Some of those Republicans don't like all that's in the tax bill either, and Senate leaders cannot afford to lose more than two of the seven lawmakers who have expressed concerns about the bill.

Those concerned Republican senators include Tennessee's Bob Corker - who on Tuesday after the Budget Committee meeting said he is supportive of it with some tweaks. Time will tell, of course. Corker, a smart and careful Republican, is not going to be happy with any plan that significantly raises the deficit, and this one does - by more than $1.4 trillion over the next 10 years.

But here's what else this bill does for - or to - Tennesseans:

» More than 865,000 of us who are in the bottom 80 percent of income distribution will face tax increases by 2027 under this GOP tax disaster.

» Meanwhile, 62 percent of the tax plan's benefits go to the 1 percent of the wealthiest among us.

» According to a new report from the Center for American Progress and based on data from the Institute on Taxation and Economic Policy, this plan isn't at all about lifting up low- and middle-income Americans. It's about padding the pockets of those already at the top in our nation.

» It also is a plan that would give corporations a permanent tax cut while raising taxes on millions of families.

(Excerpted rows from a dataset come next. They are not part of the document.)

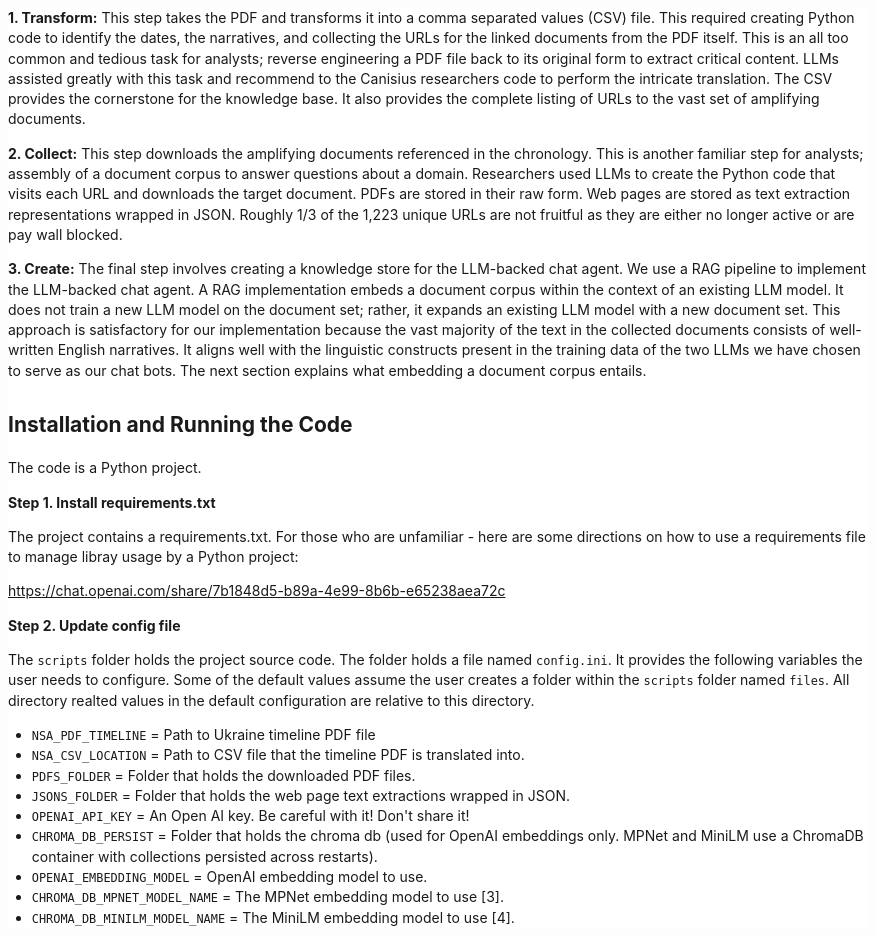 **1. Transform:**
This step takes the PDF and transforms it into a comma separated values (CSV) file. This required creating Python code to identify the dates, the narratives, and collecting the URLs for the linked documents from the PDF itself.  This is an all too common and tedious task for analysts; reverse engineering a PDF file back to its original form to extract critical content.  LLMs assisted greatly with this task and recommend to the Canisius researchers code to perform the intricate translation.  The CSV provides the cornerstone for the knowledge base.  It also provides the complete listing of URLs to the vast set of amplifying documents.

**2. Collect:**
This step downloads the amplifying documents referenced in the chronology. This is another familiar step for analysts; assembly of a document corpus to answer questions about a domain.  Researchers used LLMs to create the Python code that visits each URL and downloads the target document. PDFs are stored in their raw form. Web pages are stored as text extraction representations wrapped in JSON.  Roughly 1/3 of the 1,223 unique URLs are not fruitful as they are either no longer active or are pay wall blocked.

**3. Create:**
The final step involves creating a knowledge store for the LLM-backed chat agent. We use a RAG pipeline to implement the LLM-backed chat agent. A RAG implementation embeds a document corpus within the context of an existing LLM model. It does not train a new LLM model on the document set; rather, it expands an existing LLM model with a new document set. This approach is satisfactory for our implementation because the vast majority of the text in the collected documents consists of well-written English narratives. It aligns well with the linguistic constructs present in the training data of the two LLMs we have chosen to serve as our chat bots. The next section explains what embedding a document corpus entails.

## Installation and Running the Code ##

The code is a Python project.  

**Step 1. Install requirements.txt**

The project contains a requirements.txt.  For those who are unfamiliar - here are some directions on how to use a requirements file to manage libray usage by a Python project:

https://chat.openai.com/share/7b1848d5-b89a-4e99-8b6b-e65238aea72c

**Step 2. Update config file**

The `scripts` folder holds the project source code. The folder holds a file named `config.ini`.  It provides the following variables the user needs to configure.  Some of the default values assume the user creates a folder within the `scripts` folder named `files`.  All directory realted values in the default configuration are relative to this directory.

- `NSA_PDF_TIMELINE` = Path to Ukraine timeline PDF file
- `NSA_CSV_LOCATION` = Path to CSV file that the timeline PDF is translated into.
- `PDFS_FOLDER` = Folder that holds the downloaded PDF files.
- `JSONS_FOLDER` = Folder that holds the web page text extractions wrapped in JSON.
- `OPENAI_API_KEY` = An Open AI key.  Be careful with it!  Don't share it!
- `CHROMA_DB_PERSIST` = Folder that holds the chroma db (used for OpenAI embeddings only.  MPNet and MiniLM use a ChromaDB container with collections persisted across restarts).  
- `OPENAI_EMBEDDING_MODEL` = OpenAI embedding model to use.
- `CHROMA_DB_MPNET_MODEL_NAME` = The MPNet embedding model to use [3].
- `CHROMA_DB_MINILM_MODEL_NAME` = The MiniLM embedding model to use [4].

» It would trigger automatic cuts to important government programs - including $25 billion in cuts to Medicare in 2018 - resulting in additional burdens on working- and middle-class families.

And no, Medicare is not an entitlement. Working Americans, since drawing their first paycheck, have paid into Medicare. Medicare and Social Security are more like American savings accounts than entitlements. Do not let the GOP put that derogatory "entitlement" adjective anywhere near these words. If the GOP really wanted to fix Social Security, it would raise or eliminate the tax cap on taxable wages (now $118,500) so that the high earners would be paying a fair share.

» The Senate majority bill also threatens access to affordable health insurance by eliminating the Affordable Care Act's individual mandate, which would drive up premiums by 10 percent in 2019. (FYI, Sen. Lamar Alexander, R-Tenn., said that Senate Republicans were increasingly "united" about repealing the requirement that most people buy health insurance, according to The New York Times.)

» Under this bill, all other changes on the individual side of the tax code expire after 2025, with one exception: changing the inflation measure used by the tax code to the chained Consumer Price Index. What this means, according to the Tax Policy Center, is that even when benefits to individuals from the bill's corporate tax cuts are included, 87 million families making less than $200,000 nationally would experience a tax increase under the Senate tax plan by 2027.

This bears repeating: 87 million families making less than $200,000 would experience a tax increase by 2027.

Those senators voting on this bill won't feel this pain. In 2015, 70 percent of our 100 senators were millionaires, and 35 percent of them boasted a net worth of more than $3.1 million each.

Sen. Corker, an outspoken deficit hawk, has a very tiny needle to thread to support this bill.

He's between the rock of raising the deficit by more than $1.4 trillion to give folks in his income bracket a tax break and the hard place of raising taxes over the coming decade for the rest of us - the Tennesseans and Americans making less than $200,000 a year.

We'll know soon enough whether we're just collateral damage.